Dans l'ensemble, Circa est un ton au-dessus de ce qu'a produit Sherwood ces dernières années, avant qu'il ne devienne le nouveau bassiste de Yes : ses albums solo (Divided By One en 2014, Citizen en 2015) ou son rôle d'entremetteur et de compositeur sur les calamiteux albums de The Prog Collective et The Fusion Syndicate (dont l'indigence se dissimule derrière un paravent de musiciens prestigieux) n'ont à juste titre pas fait grand bruit. Mais ça ne suffit pas à faire de Valley Of The Windmill un bon disque. On a pourtant envie d'y croire, en écoutant « Silent Resolve », de louer les efforts réalisés pour éviter de trop flagrantes ressemblances avec le « vrai » Yes (non, pas celui de 2016… celui de The Ladder ?). Il y a de la pêche, quelques bons passages, mais au bout des quinze minutes, il faut se rendre à l'évidence : les rares instants de frissons ne pèsent pas lourd face aux plans prévisibles, aux solos plats, voire de la désagréable impression que les différentes sections ont été collées ensemble pour former un seul et même morceau. La suite n'est qu'une grande dégringolade : le titre éponyme, mou, répétitif, trop soyeux, est clairement le plus faible du lot et les rares bonnes idées instrumentales qu'on peut trouver sur « Empire Over » et le grassouillet « Our Place Under The Sun » sont encore une fois largement éclipsées par des platitudes aux claviers, au chant (Sherwood se situe entre Peter Gabriel et Gem Godfrey, ce qui n'arrange rien au sentiment de « déjà entendu »), à la basse (Rick Tierney se la joue un peu trop Chris Squire à certains moments) et… dans tous les compartiments, à vrai dire, et tout le temps.

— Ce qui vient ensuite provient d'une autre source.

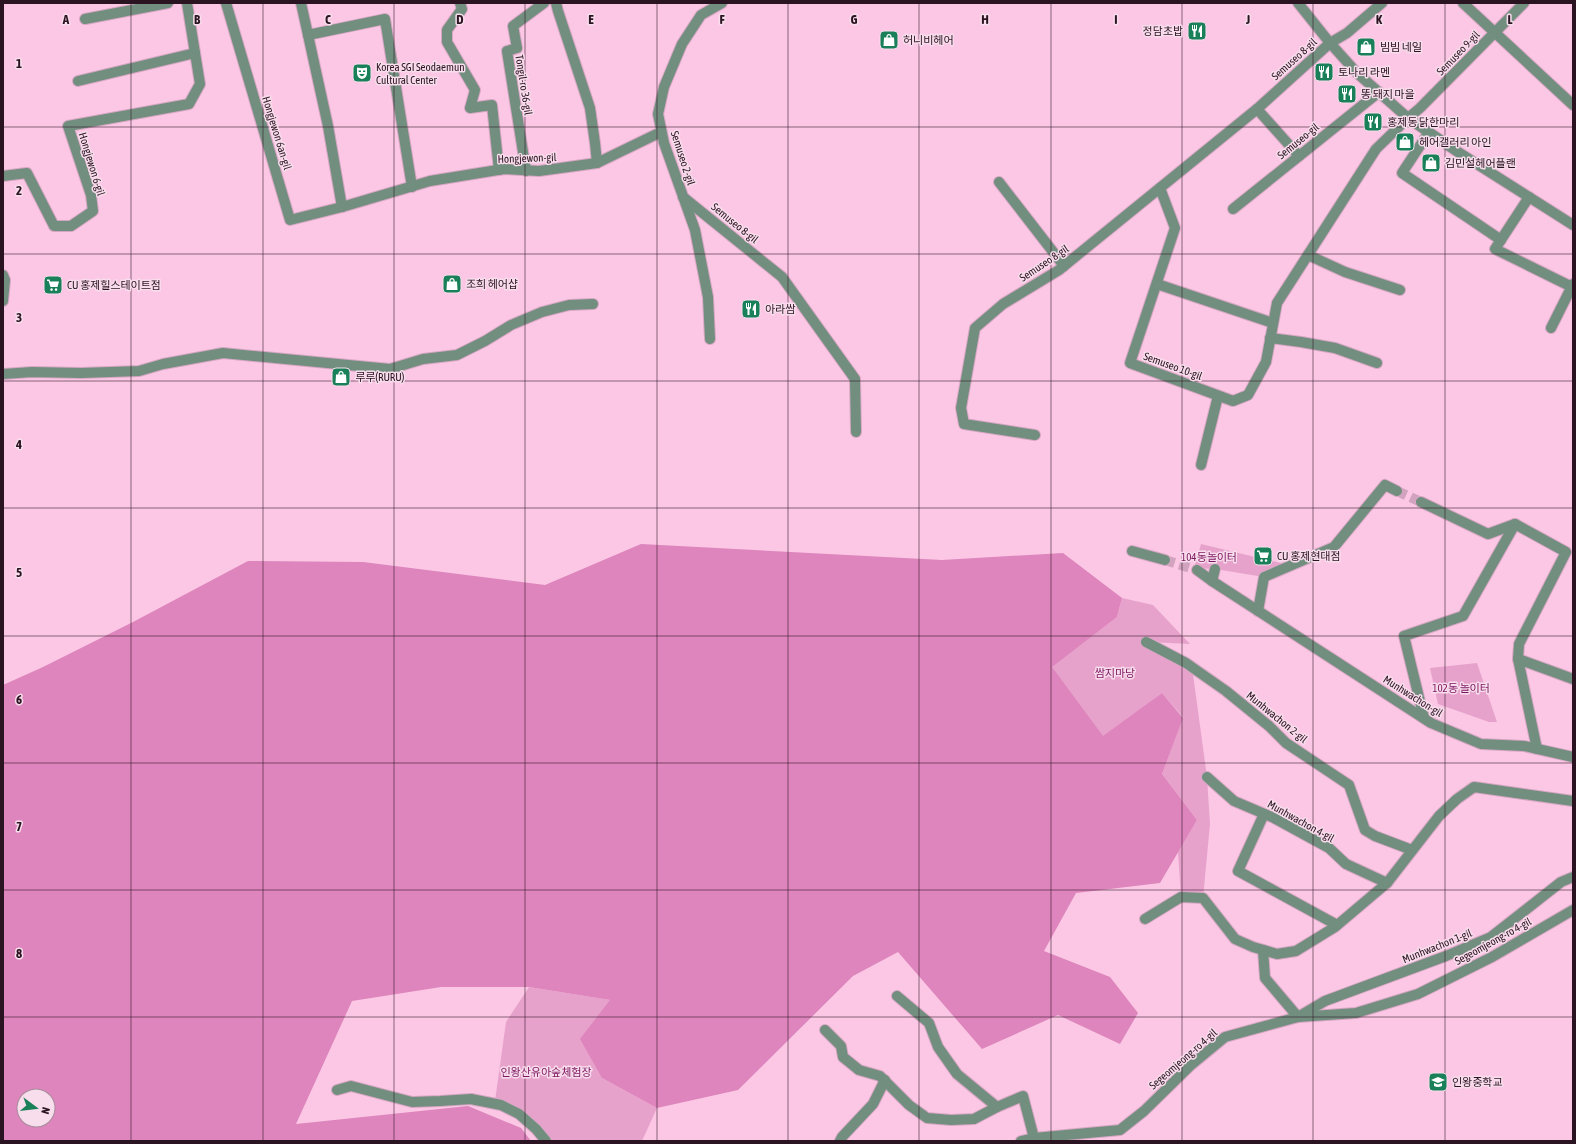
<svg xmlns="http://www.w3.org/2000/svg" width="1576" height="1144" font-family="'Asap Condensed','Noto Sans KR',sans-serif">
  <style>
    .green { fill: #e7a2cc }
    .forest { fill: #dd85bc; fill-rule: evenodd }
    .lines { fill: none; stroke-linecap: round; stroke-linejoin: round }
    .minor-tunnel { stroke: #d1a3be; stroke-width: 10; stroke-dasharray: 10 5; stroke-linecap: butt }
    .minor-casing { stroke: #d6a7c2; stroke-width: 12 }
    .minor { stroke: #718e7f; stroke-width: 10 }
    .grid { fill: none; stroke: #2b1422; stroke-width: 1; stroke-opacity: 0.55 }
    .labels { text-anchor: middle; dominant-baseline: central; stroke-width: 3; stroke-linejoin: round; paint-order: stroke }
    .poi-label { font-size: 11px; fill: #2b1422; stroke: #f8ddec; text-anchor: start }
    .street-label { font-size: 11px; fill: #2b1422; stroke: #f8ddec }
    .park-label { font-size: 11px; fill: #7d1660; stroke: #f8ddec }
    .grid-label { font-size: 13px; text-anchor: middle; font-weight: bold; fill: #2b1422; stroke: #f8ddec; stroke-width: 3; stroke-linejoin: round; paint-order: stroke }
  </style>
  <rect width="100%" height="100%" fill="#fbc7e5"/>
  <!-- green -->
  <g class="green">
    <path d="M1201 544 1285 564 1264 577 1215 569 1194 568Z"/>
    <path d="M1122 598 1153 605 1190 644 1148 642 1192 667 1207 777 1210 824 1203 898 1181 897 1178 852 1197 820 1162 774 1183 717 1162 693 1103 737 1051 667 1117 617Z"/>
    <path d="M1477 663 1497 722H1489L1438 704 1430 668Z"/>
    <path d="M529 987 610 1000 602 1078 657 1108 642 1141H551L540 1127 495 1101 506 1022Z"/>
  </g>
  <!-- forest -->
  <path class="forest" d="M641 544 942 560 1063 553 1122 598 1117 617 1052 667 1103 736 1162 693 1183 718 1162 774 1197 820 1160 883 1076 893 1044 951 1110 977 1138 1013 1120 1044 1058 1015 982 1049 898 952 853 976 738 1090 657 1108 602 1078 580 1039 610 1000 529 987H441L352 1001 296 1124 468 1106 521 1128 531 1141H3V685L43 667 133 622 248 561 363 562 545 585ZM24 1096H48V1120H24Z"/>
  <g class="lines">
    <!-- minor-tunnel -->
    <g class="minor-tunnel">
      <path d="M1397 491 1421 502"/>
      <path d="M1165 560 1197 570"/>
    </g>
    <!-- minor casing -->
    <g class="minor-casing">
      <g id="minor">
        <path d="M226 3 290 220 342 207 430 181 504 169 539 171 597 163 661 132"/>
        <path d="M301 3 328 126 342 207"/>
        <path d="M460 3 462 9 447 30V42L475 90 470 108 492 105 499 170"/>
        <path d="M556 3 558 11 590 108 595 143 597 163"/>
        <path d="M1298 3 1330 43 1357 73 1408 118 1458 152 1573 225"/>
        <path d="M1463 3 1573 105"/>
        <path d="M85 19 168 3"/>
        <path d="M308 35 385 19 412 187"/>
        <path d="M78 81 195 53"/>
        <path d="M1257 109 1299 156"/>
        <path d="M1429 132 1402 173 1501 240"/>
        <path d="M526 171 507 51 517 48 513 26 544 3"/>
        <path d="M3 176 27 173 54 226H71L93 211 91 195 68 126 189 104 200 84 187 3"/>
        <path d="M999 182 1064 266"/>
        <path d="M1160 188 1175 228 1130 363 1233 401 1248 395 1266 362 1277 303 1376 149 1408 118 1420 108 1524 3"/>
        <path d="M683 197 782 277 855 379 856 432"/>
        <path d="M1529 197 1495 249 1572 287"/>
        <path d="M1233 209 1379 92"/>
        <path d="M1308 255 1345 272 1400 290"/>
        <path d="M3 275 5 280 3 301"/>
        <path d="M1157 284 1273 323"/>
        <path d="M1551 328 1573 284"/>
        <path d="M1270 338 1301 342 1335 348 1377 363"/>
        <path d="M710 339 708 297 695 230 664 143 658 114 664 87 682 44 701 15 722 3"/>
        <path d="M3 374 32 372 81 373 139 371 163 364 223 353 390 369 423 359 457 355 485 341 511 325 542 312 569 305 593 304"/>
        <path d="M1035 435 964 424 961 408 975 328 1003 304 1059 270 1257 109 1330 43 1347 33 1382 3"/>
        <path d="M1201 465 1218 396"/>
        <path d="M1421 502 1488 534 1515 524"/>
        <path d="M1132 551 1165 560"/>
        <path d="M1197 570 1212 581 1431 723 1481 744 1524 746 1573 757"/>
        <path d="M1212 581 1215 569"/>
        <path d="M1258 611 1264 577 1334 547 1385 485 1397 491"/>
        <path d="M1146 642 1186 663 1226 691 1269 726 1286 743 1349 785 1365 830 1375 836 1412 850"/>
        <path d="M1424 718 1404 636 1463 616 1515 524 1566 552 1519 644 1518 659"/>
        <path d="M1537 749 1518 659 1573 679"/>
        <path d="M1207 777 1234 801 1274 818 1329 848 1346 864 1387 883"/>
        <path d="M1264 814 1238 871 1337 925"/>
        <path d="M1145 919 1181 897 1203 898 1235 939 1253 947 1277 954 1296 951 1335 927 1387 883 1439 816 1457 799 1474 787 1573 801"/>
        <path d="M1263 950 1265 978 1298 1017 1325 1001 1446 956 1491 937 1561 882 1573 877"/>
        <path d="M897 996 929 1023 938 1047 957 1074 997 1107 1023 1096 1034 1138"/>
        <path d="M825 1030 841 1046 843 1057 859 1070 880 1076 909 1105 927 1118 951 1120 974 1119 997 1107"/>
        <path d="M337 1090 351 1086 412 1102 440 1101 471 1099 501 1105 519 1114 536 1129 546 1141"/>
        <path d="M840 1141 842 1137 873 1104 885 1080"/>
        <path d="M1021 1141 1034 1138 1120 1130 1144 1111 1191 1065 1225 1037 1298 1017 1356 1013 1418 994 1492 957 1573 910"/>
      </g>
    </g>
    <!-- minor -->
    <use href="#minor" class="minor"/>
  </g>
  <!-- grid -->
  <path class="grid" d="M131 3V1141M263 3V1141M394 3V1141M525 3V1141M657 3V1141M788 3V1141M919 3V1141M1051 3V1141M1182 3V1141M1313 3V1141M1445 3V1141M3 127H1573M3 254H1573M3 381H1573M3 508H1573M3 636H1573M3 763H1573M3 890H1573M3 1017H1573"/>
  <!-- icons -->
  <defs>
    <g id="restaurant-square" transform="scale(1)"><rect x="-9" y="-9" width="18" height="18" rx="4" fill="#1a805a" stroke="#f8ddec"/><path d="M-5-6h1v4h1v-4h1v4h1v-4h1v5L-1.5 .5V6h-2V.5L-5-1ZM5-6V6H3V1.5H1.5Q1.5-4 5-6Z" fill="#fff"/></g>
    <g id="shop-square" transform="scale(1)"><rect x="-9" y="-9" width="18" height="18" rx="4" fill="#1a805a" stroke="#f8ddec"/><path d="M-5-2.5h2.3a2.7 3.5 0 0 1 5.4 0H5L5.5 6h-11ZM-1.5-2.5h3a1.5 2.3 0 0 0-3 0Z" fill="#fff"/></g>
    <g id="theatre-square" transform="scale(1)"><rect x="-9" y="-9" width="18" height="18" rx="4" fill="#1a805a" stroke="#f8ddec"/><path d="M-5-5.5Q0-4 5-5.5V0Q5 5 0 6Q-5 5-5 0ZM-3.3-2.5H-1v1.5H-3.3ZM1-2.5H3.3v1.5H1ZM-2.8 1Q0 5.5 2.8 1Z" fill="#fff"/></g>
    <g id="supermarket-square" transform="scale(1)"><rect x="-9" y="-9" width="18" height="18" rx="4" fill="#1a805a" stroke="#f8ddec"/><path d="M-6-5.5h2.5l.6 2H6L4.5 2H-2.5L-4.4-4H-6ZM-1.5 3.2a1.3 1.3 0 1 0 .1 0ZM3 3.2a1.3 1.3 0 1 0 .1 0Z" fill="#fff"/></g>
    <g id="school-square" transform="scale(1)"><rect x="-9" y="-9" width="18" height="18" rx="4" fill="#1a805a" stroke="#f8ddec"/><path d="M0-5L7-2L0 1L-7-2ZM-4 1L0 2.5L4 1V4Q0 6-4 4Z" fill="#fff"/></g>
  </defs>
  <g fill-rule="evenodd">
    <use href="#restaurant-square" x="1197" y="31"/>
    <use href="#shop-square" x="889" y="40"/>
    <use href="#shop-square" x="1366" y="47"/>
    <use href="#restaurant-square" x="1324" y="72"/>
    <use href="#theatre-square" x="362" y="73"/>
    <use href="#restaurant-square" x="1347" y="94"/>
    <use href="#restaurant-square" x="1373" y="122"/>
    <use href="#shop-square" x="1405" y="142"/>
    <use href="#shop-square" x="1431" y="163"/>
    <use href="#shop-square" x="452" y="284"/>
    <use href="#supermarket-square" x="53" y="285"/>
    <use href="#restaurant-square" x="751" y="309"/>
    <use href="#shop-square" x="341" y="377"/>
    <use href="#supermarket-square" x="1263" y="556"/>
    <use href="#school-square" x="1438" y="1082"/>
  </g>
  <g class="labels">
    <!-- poi labels -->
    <g class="poi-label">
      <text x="1183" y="31" text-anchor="end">정담초밥</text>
      <text x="903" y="40">허니비헤어</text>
      <text x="1380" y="47">빔빔 네일</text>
      <text x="376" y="67">Korea SGI Seodaemun<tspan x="376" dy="13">Cultural Center</tspan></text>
      <text x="1338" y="72">토나리 라멘</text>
      <text x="1361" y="94">똥 돼지 마을</text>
      <text x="1387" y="122">홍제동 닭한마리</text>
      <text x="1419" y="142">헤어갤러리 아인</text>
      <text x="1445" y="163">김민설헤어플랜</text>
      <text x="466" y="284">조희 헤어샵</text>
      <text x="67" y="285">CU 홍제힐스테이트점</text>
      <text x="765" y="309">아라쌈</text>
      <text x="355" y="377">루루(RURU)</text>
      <text x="1277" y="556">CU 홍제현대점</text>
      <text x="1452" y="1082">인왕중학교</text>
    </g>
    <!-- street labels -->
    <g class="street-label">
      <text transform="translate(1458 53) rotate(-46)">Semuseo 9-gil</text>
      <text transform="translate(1294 59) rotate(-42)">Semuseo 8-gil</text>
      <text transform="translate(524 85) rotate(81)">Tongil-ro 36-gil</text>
      <text transform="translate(277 133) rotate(73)">Hongjewon 6an-gil</text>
      <text transform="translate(1298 141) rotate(-39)">Semuseo-gil</text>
      <text transform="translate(527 158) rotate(-2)">Hongjewon-gil</text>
      <text transform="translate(683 158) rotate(72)">Semuseo 2-gil</text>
      <text transform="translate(92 164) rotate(73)">Hongjewon 6-gil</text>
      <text transform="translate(735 223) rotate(39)">Semuseo 8-gil</text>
      <text transform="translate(1044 263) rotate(-34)">Semuseo 8-gil</text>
      <text transform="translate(1173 366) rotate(20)">Semuseo 10-gil</text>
      <text transform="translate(1413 696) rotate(32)">Munhwachon-gil</text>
      <text transform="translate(1277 717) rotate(39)">Munhwachon 2-gil</text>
      <text transform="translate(1301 821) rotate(29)">Munhwachon 4-gil</text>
      <text transform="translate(1493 941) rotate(-29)">Segeomjeong-ro 4-gil</text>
      <text transform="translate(1437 946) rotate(-22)">Munhwachon 1-gil</text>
      <text transform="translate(1183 1059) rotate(-41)">Segeomjeong-ro 4-gil</text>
    </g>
    <!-- park labels -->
    <g class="park-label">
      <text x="1209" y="557">104동놀이터</text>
      <text x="1115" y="673">쌈지마당</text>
      <text x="1461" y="688">102동 놀이터</text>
      <text x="546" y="1072">인왕산유아숲체험장</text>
    </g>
  </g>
  <g class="grid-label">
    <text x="66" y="24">A</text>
    <text x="197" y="24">B</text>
    <text x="328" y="24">C</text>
    <text x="460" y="24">D</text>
    <text x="591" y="24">E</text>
    <text x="722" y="24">F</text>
    <text x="854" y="24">G</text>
    <text x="985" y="24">H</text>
    <text x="1116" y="24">I</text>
    <text x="1248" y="24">J</text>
    <text x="1379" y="24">K</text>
    <text x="1510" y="24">L</text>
    <text x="19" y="68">1</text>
    <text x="19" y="195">2</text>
    <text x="19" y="322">3</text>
    <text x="19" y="449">4</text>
    <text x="19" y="577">5</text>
    <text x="19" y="704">6</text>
    <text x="19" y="831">7</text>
    <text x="19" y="958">8</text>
  </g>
  <!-- border -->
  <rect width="1576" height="1144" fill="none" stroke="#2b1422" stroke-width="8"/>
  <!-- north arrow -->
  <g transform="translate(36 1108) rotate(105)"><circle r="19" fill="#f8ddec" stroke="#a68d9b"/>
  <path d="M0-3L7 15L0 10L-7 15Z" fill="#1a805a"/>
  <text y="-6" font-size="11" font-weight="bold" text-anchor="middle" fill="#2b1422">N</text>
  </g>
</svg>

Sans même parler de la pertinence de composer ce genre de musique en 2016, on voit bien que le groupe est à côté de la plaque. On comprend naturellement ce désir de continuer à faire ce qui lui plaît, et qui plaît sans doute encore à ceux qui en ont été baignés. Mais tant qu'à jouer du prog' à l'ancienne, ni Yes et ses déclinaisons ni Circa ne tiennent plus la route face à leurs jeunes successeurs qui font souvent beaucoup mieux que leurs modèles. Il suffit par exemple de jeter une oreille au tout récent Shamblemaths pour s'en convaincre en quelques minutes et faire ce douloureux constat : Valley Of The Windmill recueille la mention « Passable. Et ne peut pas mieux faire ».